-- start of EXTRACT --
The Rev. Mr. Gordon’s congregation in the old church which we have just described was divided by the controversy, which was troubling Canadian Presbyterians at this time, between the Free Church of Scotland and the state Church of Scotland. Mr. Gordon had been a firm supporter of the Free Church since his student days. When he and his Free Church followers lost control of the old church building, they built a new brick church which has been known since the year of its opening as the Gordon Free Church, near the manse at St. Elmo. For the minister, it must have been convenient to have the manse and the church at last close to each other, but for the children it meant the end of such exhilarating rides to church as that described in the 9th chapter of The Man from Glengarry. The work of building the church was in progress in 1863, and the opening ceremonies were held on 20 July 1864.
-- end of EXTRACT --
-- start of ROWS --
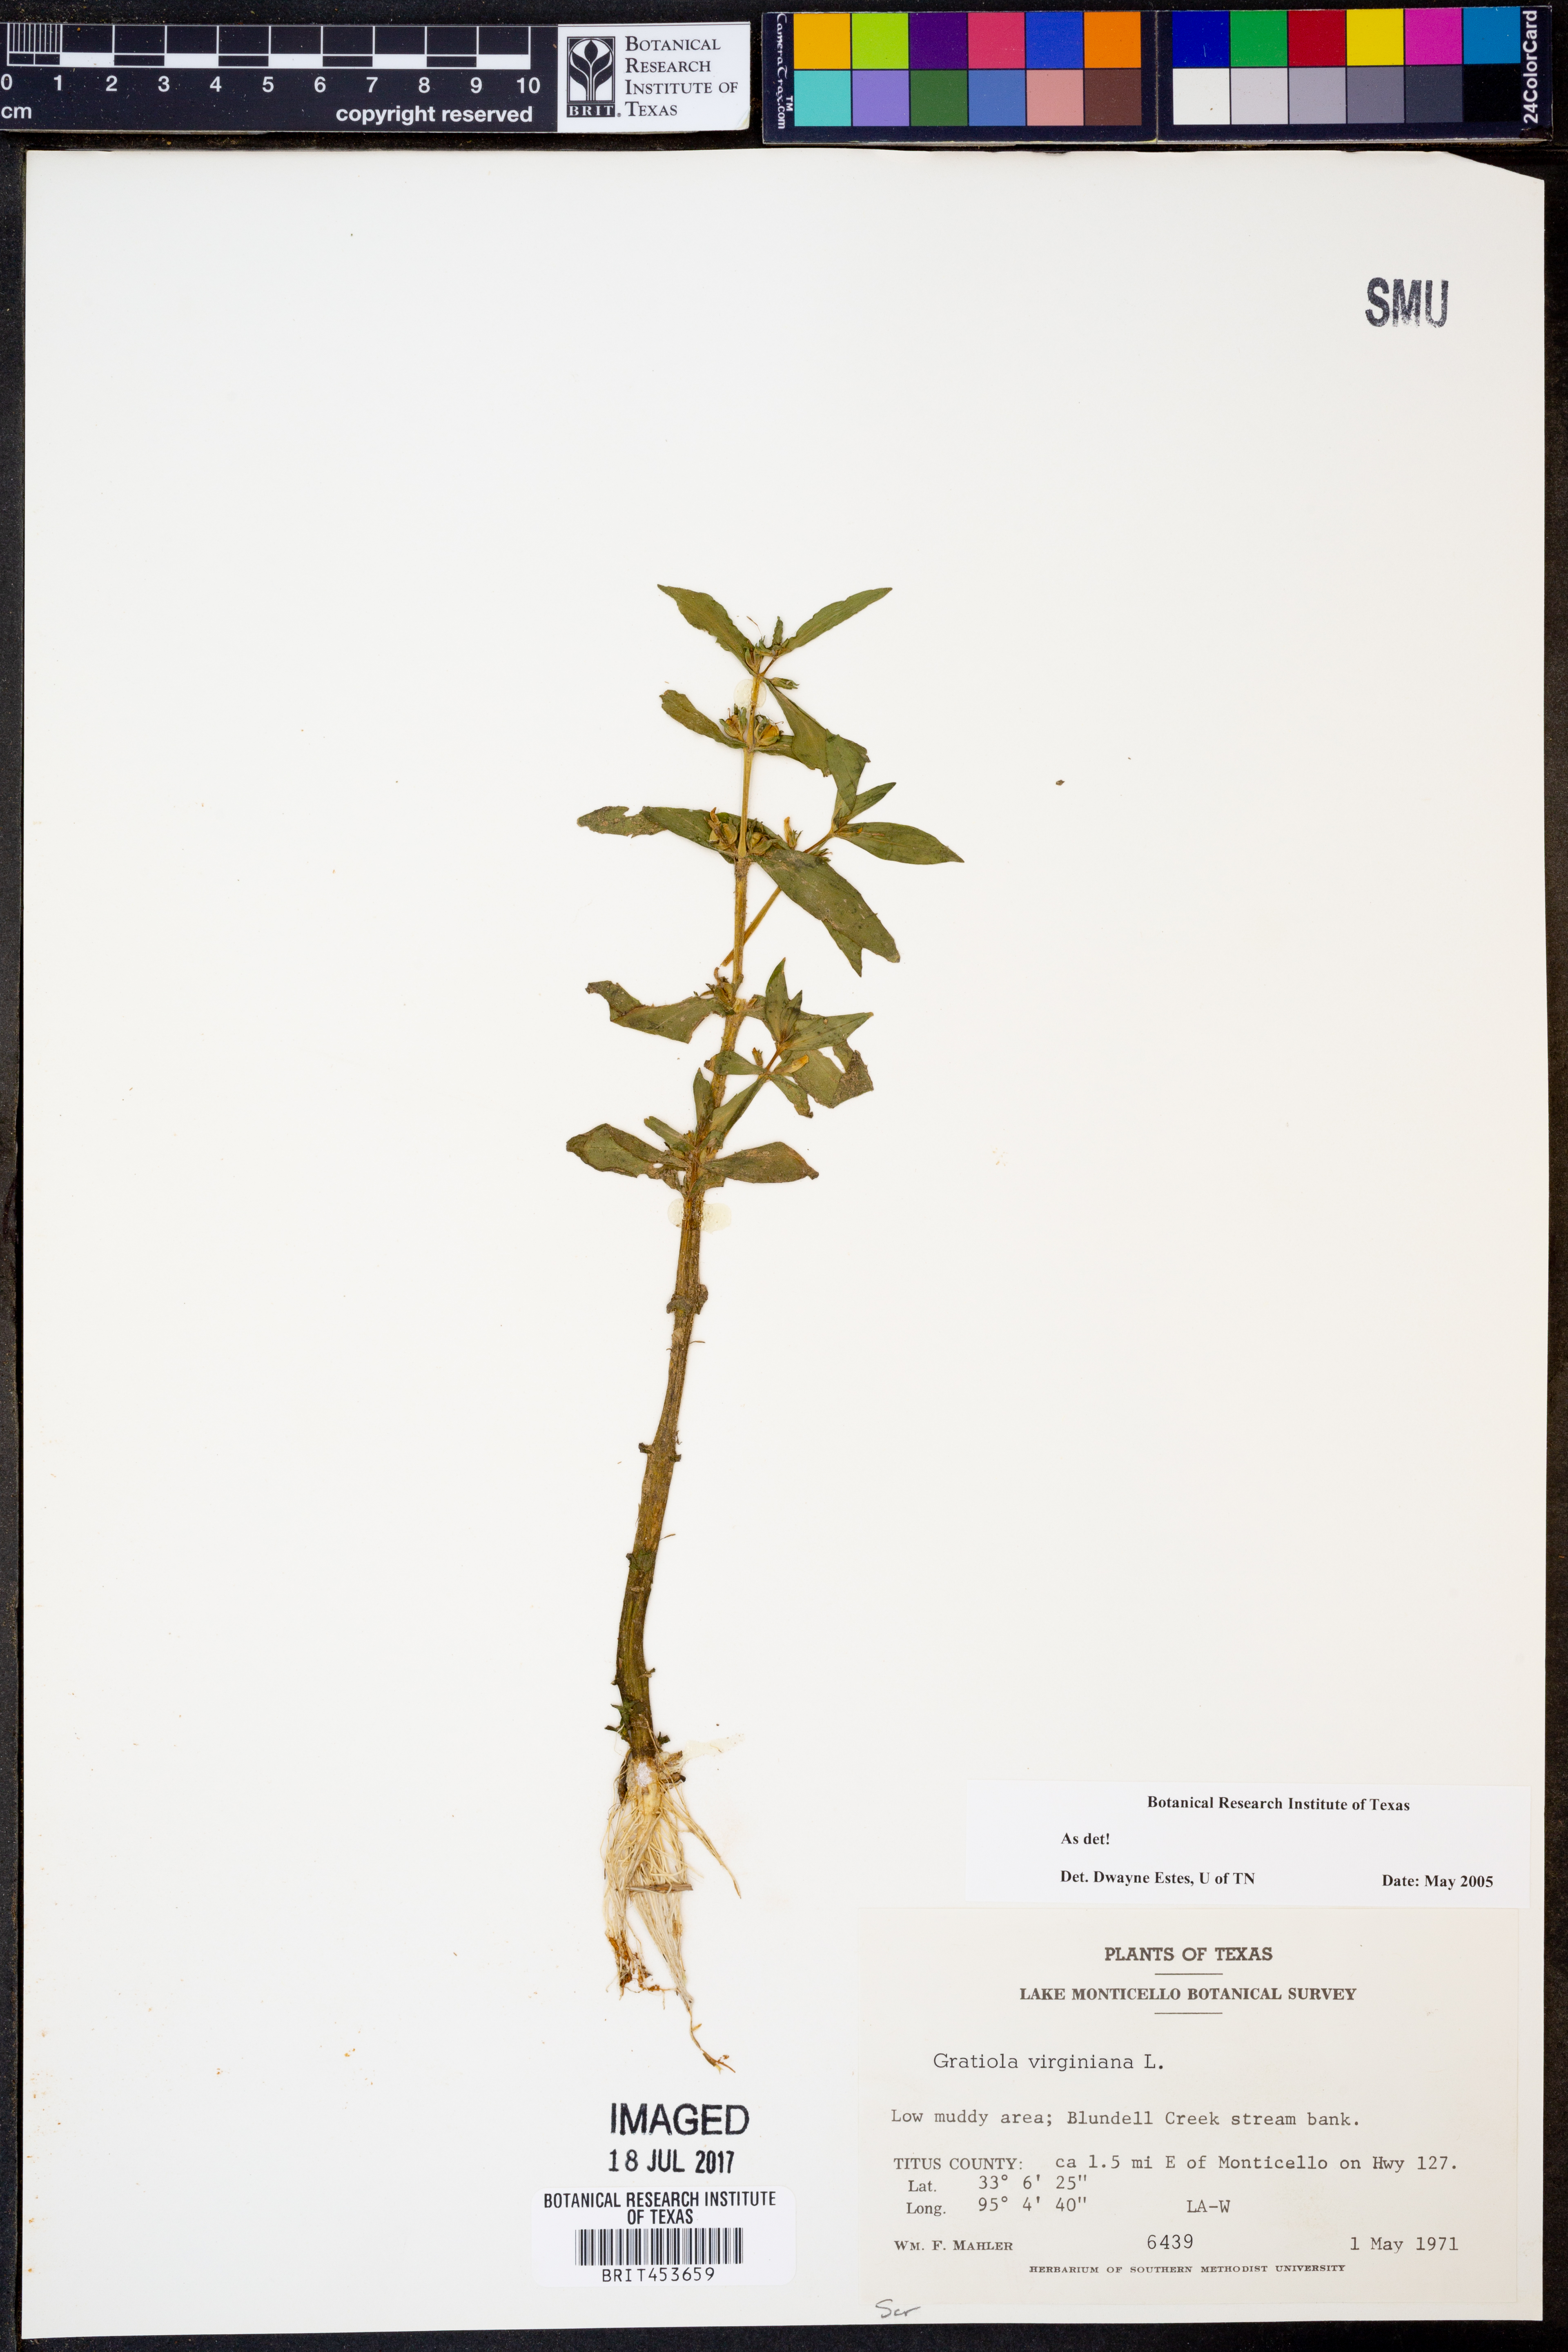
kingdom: Plantae
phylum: Tracheophyta
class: Magnoliopsida
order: Lamiales
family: Plantaginaceae
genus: Gratiola
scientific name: Gratiola virginiana
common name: Roundfruit hedgehyssop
-- end of ROWS --
### TASK INSTRUCTIONS
Please extend the passage about the Gordon Free Church at St. Elmo, starting right after its final sentence.

### TASK RESPONSE
So much of the talk of the church is a talk of its origins, and yet so little has been said on what has happened since. A building still used and utilized, a building that still holds like an anchor on the small rise at St. Elmo, deep in the county. In the chapbook-length History of Gordon Church St. Elmo (1988), the late Rev. Wallace MacKinnon provides one of the more contemporary portraits of the church:

At present, Gordon Church Congregation consists of fifteen households and thirty-five communicant members. The financial situation is good and the congregation oversubscribes its allocation for the General Assembly, maintains in good condition the two Church buildings and the cemetery, and gives at least one bursary, and some years two, to theological students from Glengarry Presbytry, amounting to 150-300 dollars a year from the Hugh Cameron Memorial Bursary Fund. In addition, one of the members is giving an annual memorial gift of $500.00 to the Presbyterian College, Montreal, for academic awards or prizes. The church was completely redecorated in 1982. In 1987 five special services were held in Gordon Church: in June, a Communion Service; in August, a Memorial Service and an Anniversary Service observing the 150th anniversary of the Congregational Church built in 1837 and now the Church Hall; and the 123rd Anniversary Service for Gordon Church in September. The Maxville and District Masonic Lodge held a special service of worship in Gordon Church as part of the 100th Anniversary of the Masonic Lodge on the last Sunday of September.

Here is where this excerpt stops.